Most engines of trucks commonly used in the trucking industry now utilize fuel injectors to deliver an atomized fuel charge to the engine cylinders. Art electronic timing circuit delivers precisely timed electrical pulses for operation of the fuel injector. Such pulses are used in a solenoid stator assembly to reciprocate a solenoid plunger mounted in the fuel injector which controls the injection of fuel into the associated engine cylinder.
The solenoid stator assembly commonly requires a housing to protect its electrical components and to locate them precisely in relation to the reciprocating solenoid plunger. Commonly, such housings have involved insulative plastic housing components surrounding a stator core. The stator core extends through a stator coil which is pulsed with the electrical current to generate the magnetic forces necessary to reciprocate the plunger. In the design of such stator assemblies, it is necessary to overcome severe difficulties created by the very harsh working environment in which the assembly must function.
The stator assembly must be able to accommodate wide variations in operating temperature, from cold start up at below zero temperatures to under the hood temperatures in hot desert conditions exceeding 200.degree. F., causing significant thermal expansion and contraction of the housing components. Leaking fuel droplets under high pressure from the injector can create high pressure within the interior of the plastic housing leading to cracking of the plastic. Over time and under these conditions of inter vibration and fluctuating temperature, plastic components of a housing can develop cracks and hairline fractures. Moreover, the plastic housing components can eventually become embrittled. Also, plastic components are at risk of impact damage if persons servicing the engine accidentally impact them with wrenches or other tools during the course of working on adjacent structures. Fuel injectors under current conditions of operation operate a fuel injection pressures of the order of 2000 pounds per square inch pressure. Escape of fuel under such high working pressures from leaking mechanical portions of the fuel injector can direct extremely high pressure of fuel against the plastic stator housing. The entry of such fuel into a crack in the plastic tends to expand and increase the crack and can cause eventual failure of the housing.

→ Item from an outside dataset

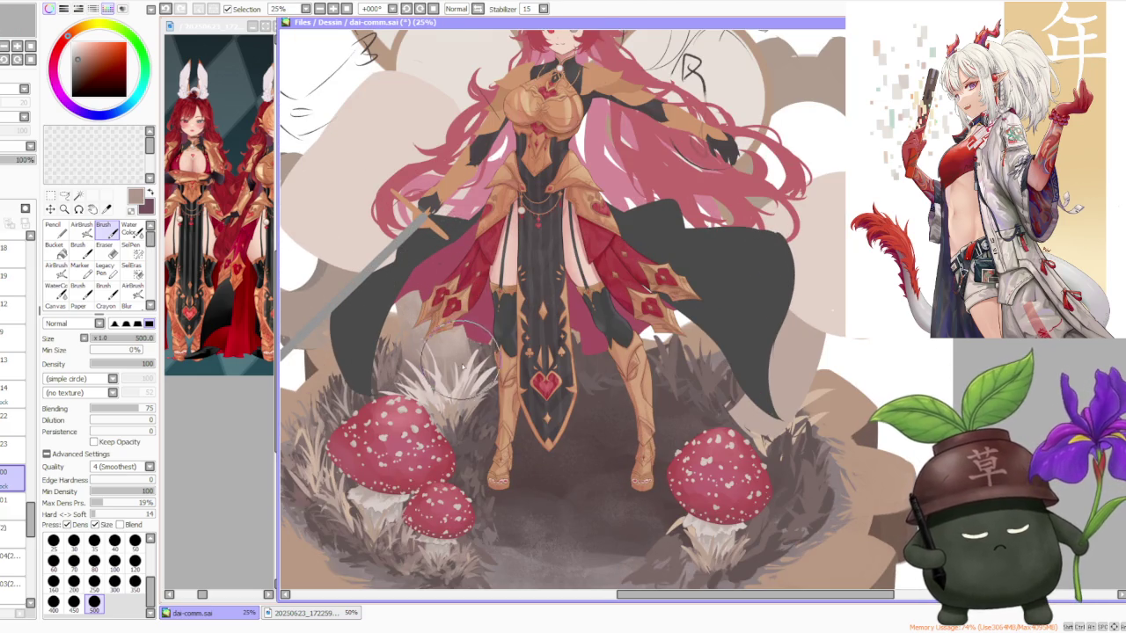
pyautogui.keyDown('alt'); pyautogui.click(477, 426); pyautogui.keyUp('alt')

Various types of solenoid stator assembly have been developed to address these problems. One such stator assembly is shown in U.S. Pat. No. 5,155,461 to Teerman et al. for "Solenoid Stator Assembly for Electronically Actuated Fuel Injectors and Method of Manufacturing Same," owned by Diesel Technology Corporation. The Teerman patent discloses an actuator assembly for use with a fuel injector of the same type that the present invention is intended to function with. It has an E-shaped stator core having outer and central pole pieces received within a plastic housing that is bolted to a mounting base on the fuel injector. To prevent passage of leakage fuel under high pressure between the stator core and the housing, the Teerman device incorporates T-shaped notches in the outer faces of the stator pole pieces, into which the plastic material of the housing is molded, to present a barrier against the passage of fuel. The Teerman device is constructed by a process which involves prestressing the outer pole pieces of the core outwardly before the housing is molded about it. The prestressing provides restorative forces to oppose additional, fuel pressure related, forces that might be applied to the outer pole pieces and inhibit additional displacement.
While the T-shaped slots in the outer pole pieces of the Teerman device may be effective to resist fuel migration, it may require an additional machining step to provide such T-shaped slots thereby contributing to the manufacturing cost of the stator core. Additionally, the need to prestress the outer pole pieces before molding the housing around the stator core requires additional process steps during the manufacturing process. Finally, the use of a plastic housing which is directly vulnerable to accidental impacts from mechanical objects and to direct impingement by high pressure of fuel leaves the housing susceptible to the types of problem generally noted above.